Packaging-free shop to open in Cardiff

4 May 2018 (Last Updated May 4th, 2018 16:15)

A zero-waste store is opening this summer in Cardiff, UK, in a bid to help cut down plastic waste.

Packaging-free shop to open in Cardiff
The shop will sell beauty products, clothing and dried food without any packaging. Credit: Creative Commons Zero (via Maxpixel).

A zero-waste store is opening this summer in Cardiff, UK, in a bid to help cut down plastic waste.

The shop, which is called Ripple, will sell dried food, clothing and beauty products that come without a packaging.

The launch comes after professional services network PwC revealed that Wales is aiming to become a zero-waste nation by 2050, with the Welsh Assembly Government also planning to recycle 70% of waste in the area by 2025.

Owner Sophie Rae explained the idea behind the shop and its name to the Wales Online. She said: “It really is the ripple effect – I believe that small changes as a collective can have an impact.”

Shoppers will be asked to bring their own containers and bags and will be able to take as much flour, pulses, grains and dried fruit as they need.

“It’s not true that being waste free is expensive. I will keep prices as low as possible to ensure that people keep returning. People will be able to buy in bulk without having to pay extra for packaging and they can take exactly how much they need,” she said.

Rae said that her passion for sustainability and the survival of the environment came while she was working as a writer in London and she came up with Riddle once returned to Cardiff, where she struggled to find places that would support her same zero-waste commitments.

“As waste is being talked about more and more, people want to choose where they spend their money. I am just really shocked that nothing like this exists here yet.
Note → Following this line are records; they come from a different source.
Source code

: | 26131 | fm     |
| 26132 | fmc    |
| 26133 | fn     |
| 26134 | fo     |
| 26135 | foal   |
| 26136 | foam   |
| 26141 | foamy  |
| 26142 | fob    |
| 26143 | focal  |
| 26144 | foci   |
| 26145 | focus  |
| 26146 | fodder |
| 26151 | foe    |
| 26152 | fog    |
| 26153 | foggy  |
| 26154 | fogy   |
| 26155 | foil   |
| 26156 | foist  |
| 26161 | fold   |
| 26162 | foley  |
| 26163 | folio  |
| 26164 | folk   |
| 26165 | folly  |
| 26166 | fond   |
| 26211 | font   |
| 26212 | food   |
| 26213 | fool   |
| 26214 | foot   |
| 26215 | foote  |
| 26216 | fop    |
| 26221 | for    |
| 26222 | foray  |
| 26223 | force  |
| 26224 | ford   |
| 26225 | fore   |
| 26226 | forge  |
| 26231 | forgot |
The city is really ready for it, when I announced it on social media I had so many positive responses.”

The airing of BBC documentary series Blue Planet II this winter sparked a wave of disappointment among both environmental campaigners and the public about the impact of plastic on oceans.

In the months following the documentary, several UK retailers have pledged to phase out single-use plastic from their stores and joined the UK Plastics Pact with a view to developing sustainable alternatives for their packaging.

The government recently announced to be considering a ban on plastic straws and cotton buds as part of a 25-year environmental plan.